Now is the time for the Central Vermont and Boston & Maine railroads to get together and build a union station at White River Junction that will be just right. With the old station in ruins, they will have to start over again, and the new project ought to be accomplished with the added features, such as subways to the business streets of the village.

Evidently not everyone shared this hope for the future, though, because a few days later the Times quoted the Springfield Republican of Massachusetts, which had written “Travelers will find waiting at White River Junction, Vt., drearier than ever now that the railroad station has been burned.” To this, the Times added “Nevertheless, they ought to be able to find amusement in delving in the mysteries of antiquity, meaning the ruins of the old station.”

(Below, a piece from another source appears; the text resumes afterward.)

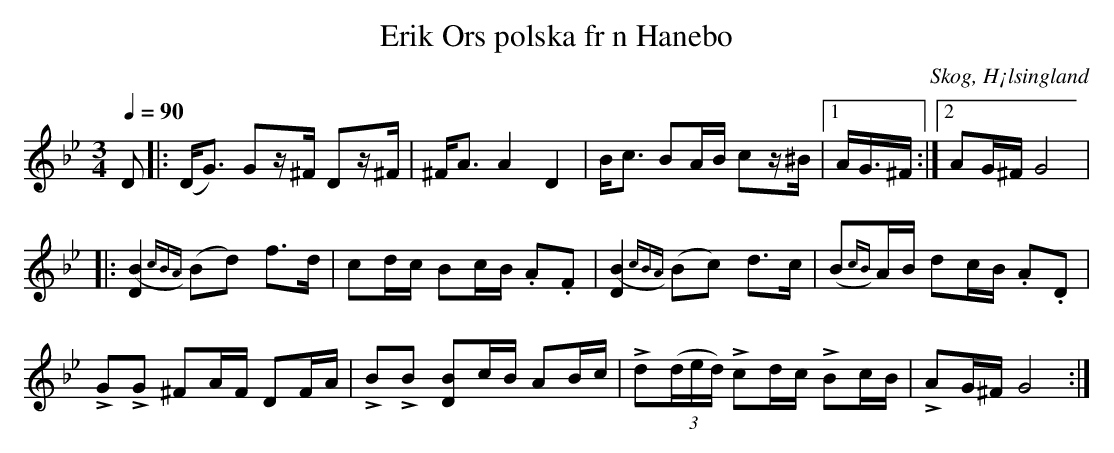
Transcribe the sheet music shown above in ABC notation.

As it turned out, the Republican‘s assessment of the situation proved particularly accurate. For more than 25 years after the fire, passengers had to use a converted freight house as a temporary station, as the two railroads squabbled over the construction of its replacement. The new station, shown here in the present-day photo, was finally completed in 1937. It featured a Colonial Revival exterior that was designed by Jens Fredrick Larson, a noted architect and World War I flying ace who designed much of the campus at nearby Dartmouth College.

Today, more than 80 years after the station opened, the two railroad companies that built it are now long gone, and White River Junction is no longer the major passenger rail hub that it once was. The station is still here, and it remains in active use, although its passenger service is limited to just two daily trains on Amtrak’s Vermonter route, a significant drop from a village that, at its peak, saw up to 50 passenger trains stop here every day.

However, there are remnants of the past here in the present-day scene, including Boston & Maine engine #494, which is visible under the pavilion in front of the station. It was built in 1892 by the Manchester Locomotive Works in New Hampshire, and it remained in use until 1938. A year later it was an exhibit the 1939 World’s Fair, and in 1957 it was donated to the town of Hartford, which eventually restored it and put it on display here. In the 2018 photo, it contrasts with the modern diesel locomotive on the far right, which is operated by the New England Central Railroad, the successor to the Central Vermont.